Джон отключает запись. Он лежит в постели, и в голове звучат слова полюбившейся ему песни, хотя голос венгерский и незнакомый. Джон окунается в сон и выскакивает, как ребенок, преодолевший холодную морскую воду. В балконную дверь входит Надя, она несет с собой лунный свет.
— Это вопрос силы воли, Джон Прайс, — говорит она своим крепдешиновым голосом кинозвезды, — и сильные люди такого просто не допускают.
— Чего не допускают? — спрашивает он. — Чувств или разговоров о них?
— Вот именно, — отвечает она и садится ему на грудь — отчетливо слышен слабый хруст. Медленно, нежно она ведет своим молодым прозрачным лунным пальцем по его сомкнутым губам. Медленно, мягко просовывает палец ему в рот, сначала прозрачный лунный ноготь, затем старинный бесплотный сустав — поначалу это нежное сексуальное ощупывание. Внезапно Джону страшно, но он не знает, как управлять мышцами челюсти, чтобы воспрепятствовать вторжению, Ее ноготь режет мякоть Джонова языка — треск, будто рвется ткань, — потом легчайшим мимолетным прикосновением крошит зубы. Проткнутый содрогающийся язык остается на месте, а зубы сыплются в горло, забивая его, — все, кроме одного огромного моляра с аркой двух корней, вроде моржовых клыков, который она вынимает у него изо рта и держит двумя пальцами перед его широко открытыми мокрыми глазами. — Будет что включить в отчет, — шепчет она и старческой рукой касается Джоновой промежности, потом уходит тем же путем, каким пришла, через закрытую балконную дверь, забирая с собой лунный свет.
Он много спит, часто, хотя не всегда — ночью. Ли Райли оставляет ему несколько сообщений, и Карен Уайтли тоже. По булыжному говору дремучего юга и красочной солдатской фразеологии Джон пробует реконструировать самого Райли; он рисует лысого, плотного отставного морпеха с прищуром и усами (похожего на телевизионного частного детектива в дублированном сериале по немецкому кабельному каналу). На улицах Будапешта он встречает несколько воплощенных приближений к этому наброску и пытается, всякий раз слишком поздно, избежать встречи взглядами. Трудно отыскать Эмили, не натолкнувшись на Райли или его людей. Как он будет держаться, когда его станут избивать? Будут ли ему при этом нашептывать жаркие угрозы или, не мудря, поставят на непреодолимую силу неуличающей бессловесности?

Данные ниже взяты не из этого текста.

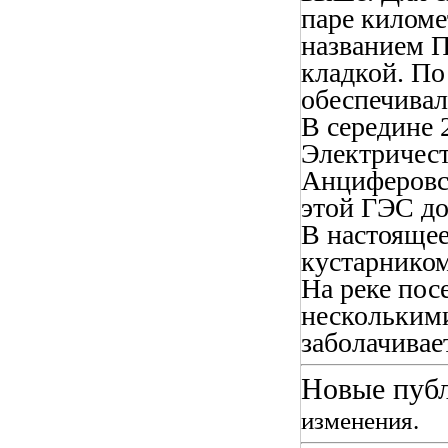
паре киломе
названием П
кладкой. По
обеспечива
В середине 
Электричест
Анциферовск
этой ГЭС до
В настоящее
кустарником
На реке пос
нескольким
заболачивае
Новые публ
изменения.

Объявят ли они себя или прикинутся венгерскими хулиганами, нанюхавшимися клубными ребятишками, цыганами? Фингалы. Сломанный нос, пинки по ребрам или в пах. А потом в мемориал Бориса Карлоффа — несколько швов несвежей ниткой от курящей вонючей медсестры.
Она все не возвращается. Когда дверь ее бунгало после мучительно долгой неподвижности открывается и Джон слетает с деревянной скамьи через дорогу, он натыкается только на выходящую Джулию.